Baca berita dengan sedikit iklan, klik di sini
Poin penting
Warga Kalimantan Barat terpaksa menempuh perjalanan darat selama 12 jam menuju Kuching, Malaysia.
Bandara-bandara yang berubah status hanya disinggahi 169 wisatawan asing selama 2023.
Perubahan status menjadi bandara domestik akan meringankan beban operasional bandara.
MAYA Minzarina, warga Desa Ambawang, Kabupaten Kubu Raya, Kalimantan Barat, menyayangkan penghapusan penerbangan internasional di Bandar Udara Supadio, Pontianak. Sebab, selama ini ia selalu terbang dari Supadio untuk mengantar ibunya yang sakit diabetes berobat ke Kuching, Malaysia. Gara-gara kebijakan pengurangan jumlah bandara internasional tersebut, Maya bersama ibu dan empat anaknya harus berangkat menggunakan bus selama 12 jam ke Kuching.
Baca berita dengan sedikit iklan, klik di sini
Padahal, ketika belum dihapus, durasi penerbangan langsung dari Supadio ke Kuching tak sampai satu jam. Panjangnya waktu perjalanan darat membuat Maya kesulitan menjaga kondisi ibunya dan mengurus anak-anaknya sepanjang perjalanan. Ditambah lagi antrean kendaraan di Pos Lintas Batas Negara atau PLBN Entikong kerap mengular. Kendati demikian, Maya tetap memutuskan berobat di negeri jiran itu.
Maya berharap Kementerian Perhubungan mempertahankan penerbangan internasional di Supadio. Menurut dia, banyak warga Indonesia yang memiliki masalah kesehatan khusus dan membutuhkan penanganan medis di luar negeri dengan harga terjangkau. "Jika pelayanan dan pengobatan di Indonesia sudah lebih baik, mungkin tidak banyak warga yang berobat ke luar negeri," ujar Maya, Kamis, 2 Mei 2024.

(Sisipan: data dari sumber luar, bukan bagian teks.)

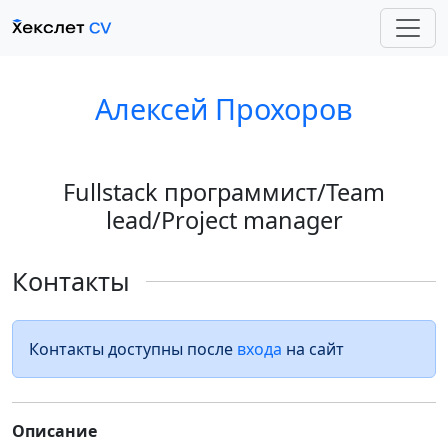
Алексей Прохоров
Fullstack программист/Team
lead/Project manager
Контакты
Контакты доступны после
входа
на сайт
Описание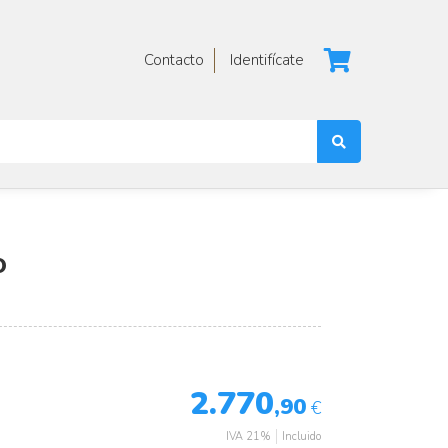
Contacto
Identifícate
O
2.770
,90
€
IVA 21%
Incluido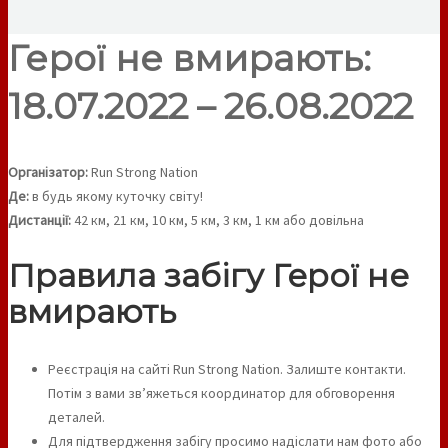
Герої не вмирають:
18.07.2022 – 26.08.2022
Організатор:
Run Strong Nation
Де:
в будь якому куточку світу!
Дистанції:
42 км, 21 км, 10 км, 5 км, 3 км, 1 км або довільна
Правила забігу Герої не
вмирають
Реєстрація на сайті Run Strong Nation. Залиште контакти.
Потім з вами звʼяжеться координатор для обговорення
деталей.
Для підтвердження забігу просимо надіслати нам фото або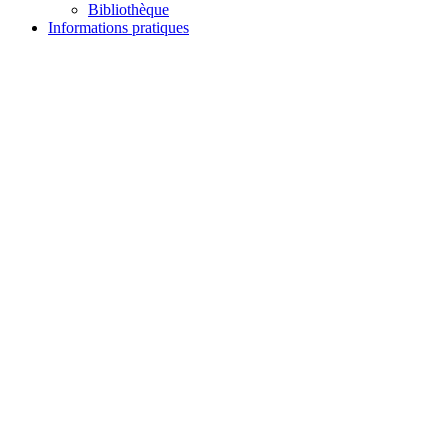
Bibliothèque
Informations pratiques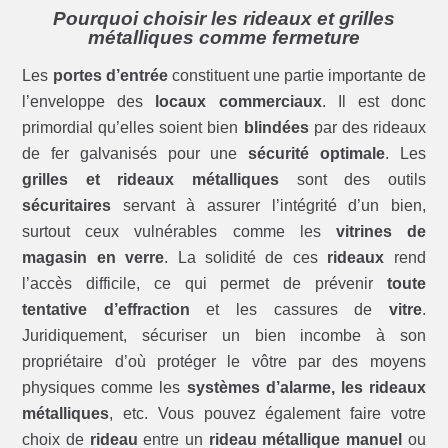
Pourquoi choisir les rideaux et grilles
métalliques comme fermeture
Les
portes d’entrée
constituent une partie importante de
l’enveloppe des
locaux commerciaux
. Il est donc
primordial qu’elles soient bien
blindées
par des rideaux
de fer galvanisés pour une
sécurité optimale
. Les
grilles et rideaux métalliques
sont des outils
sécuritaires
servant à assurer l’intégrité d’un bien,
surtout ceux vulnérables comme les
vitrines de
magasin en verre
. La solidité de ces
rideaux
rend
l’accès difficile, ce qui permet de prévenir
toute
tentative d’effraction
et les cassures de
vitre
.
Juridiquement, sécuriser un bien incombe à son
propriétaire d’où protéger le vôtre par des moyens
physiques comme les
systèmes d’alarme, les rideaux
métalliques
, etc. Vous pouvez également faire votre
choix de
rideau
entre un
rideau métallique manuel
ou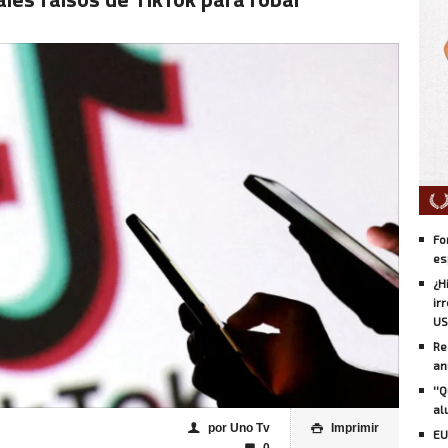
Fo
es
¿H
ir
US
Re
an
''
al
por Uno Tv
Imprimir
👤

EU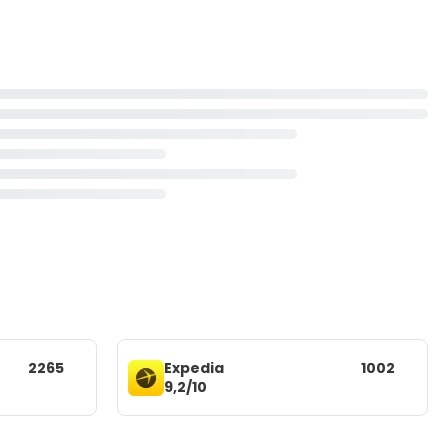
2265
Expedia
1002
9,2/10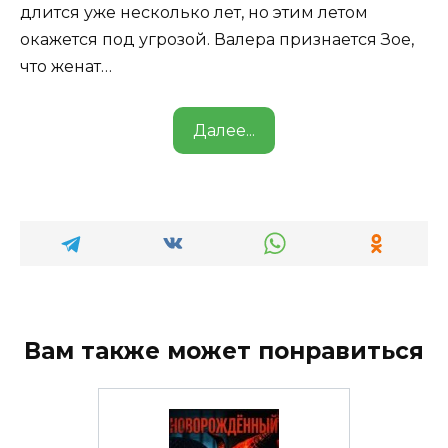
длится уже несколько лет, но этим летом
окажется под угрозой. Валера признается Зое,
что женат…
Далее...
Вам также может понравиться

Baca berita dengan sedikit iklan, klik di sini
Baca berita dengan sedikit iklan, klik di sini
Penurunan status internasional 17 bandara menjadi bandara domestik merupakan implementasi dari Keputusan Menteri Perhubungan Nomor 31 Tahun 2024 tentang Penetapan Bandar Udara Internasional. Menteri Perhubungan Budi Karya Sumadi menekan beleid itu pada 2 April 2024. Melalui keputusan itu, jumlah bandara internasional di Tanah Air tersisa 17 buah, dari sebelumnya 34 buah.

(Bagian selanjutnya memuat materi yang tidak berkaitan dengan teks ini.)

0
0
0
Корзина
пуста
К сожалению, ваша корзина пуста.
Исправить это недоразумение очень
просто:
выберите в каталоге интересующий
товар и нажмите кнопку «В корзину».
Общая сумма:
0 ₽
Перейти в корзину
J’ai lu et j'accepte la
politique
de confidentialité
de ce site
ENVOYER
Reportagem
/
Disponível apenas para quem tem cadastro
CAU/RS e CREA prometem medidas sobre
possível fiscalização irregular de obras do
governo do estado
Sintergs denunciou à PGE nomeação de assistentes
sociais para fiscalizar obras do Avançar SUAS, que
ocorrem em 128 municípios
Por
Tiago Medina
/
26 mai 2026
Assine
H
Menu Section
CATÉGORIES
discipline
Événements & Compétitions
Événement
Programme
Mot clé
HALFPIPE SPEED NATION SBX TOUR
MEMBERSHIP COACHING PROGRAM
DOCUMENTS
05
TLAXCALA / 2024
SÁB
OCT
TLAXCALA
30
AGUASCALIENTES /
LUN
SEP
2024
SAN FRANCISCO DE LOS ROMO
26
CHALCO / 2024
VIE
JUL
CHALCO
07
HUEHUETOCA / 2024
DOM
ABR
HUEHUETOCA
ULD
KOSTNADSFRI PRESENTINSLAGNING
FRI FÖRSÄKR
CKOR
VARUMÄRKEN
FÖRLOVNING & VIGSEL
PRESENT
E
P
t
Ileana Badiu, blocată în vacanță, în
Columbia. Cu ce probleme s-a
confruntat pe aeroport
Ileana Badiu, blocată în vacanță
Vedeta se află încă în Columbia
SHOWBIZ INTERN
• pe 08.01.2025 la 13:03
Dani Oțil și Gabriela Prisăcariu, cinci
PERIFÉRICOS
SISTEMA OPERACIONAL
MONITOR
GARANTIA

Tujuh belas bandara internasional yang berubah status itu adalah Bandara Maimun Saleh, Sisingamangaraja XII, Raja Haji Fisabilillah, Sultan Mahmud Badaruddin II, Raden Inten II, H.A.S. Hanandjoeddin, Husein Sastranegara, Adisutjipto, Jenderal Ahmad Yani, Adi Soemarno, Banyuwangi, Supadio, Juwata, Syamsuddin Noor, El Tari, Pattimura, dan Frans Kaiseipo.
Pesawat Super Air Jet di Bandara Internasional Husein Sastranegara di Bandung, Jawa Barat, Januari 2023. TEMPO/Prima Mulia
Minim Penumpang Internasional
Kementerian Perhubungan beralasan pemangkasan jumlah bandara internasional diperlukan untuk mendorong sektor penerbangan yang sempat terpuruk akibat pandemi Covid-19. Pasalnya, bandara-bandara tersebut sepi penumpang, bahkan tidak memiliki penerbangan internasional. Pemangkasan jumlah bandara internasional diharapkan bisa mengurangi biaya operasional perusahaan pengelolanya.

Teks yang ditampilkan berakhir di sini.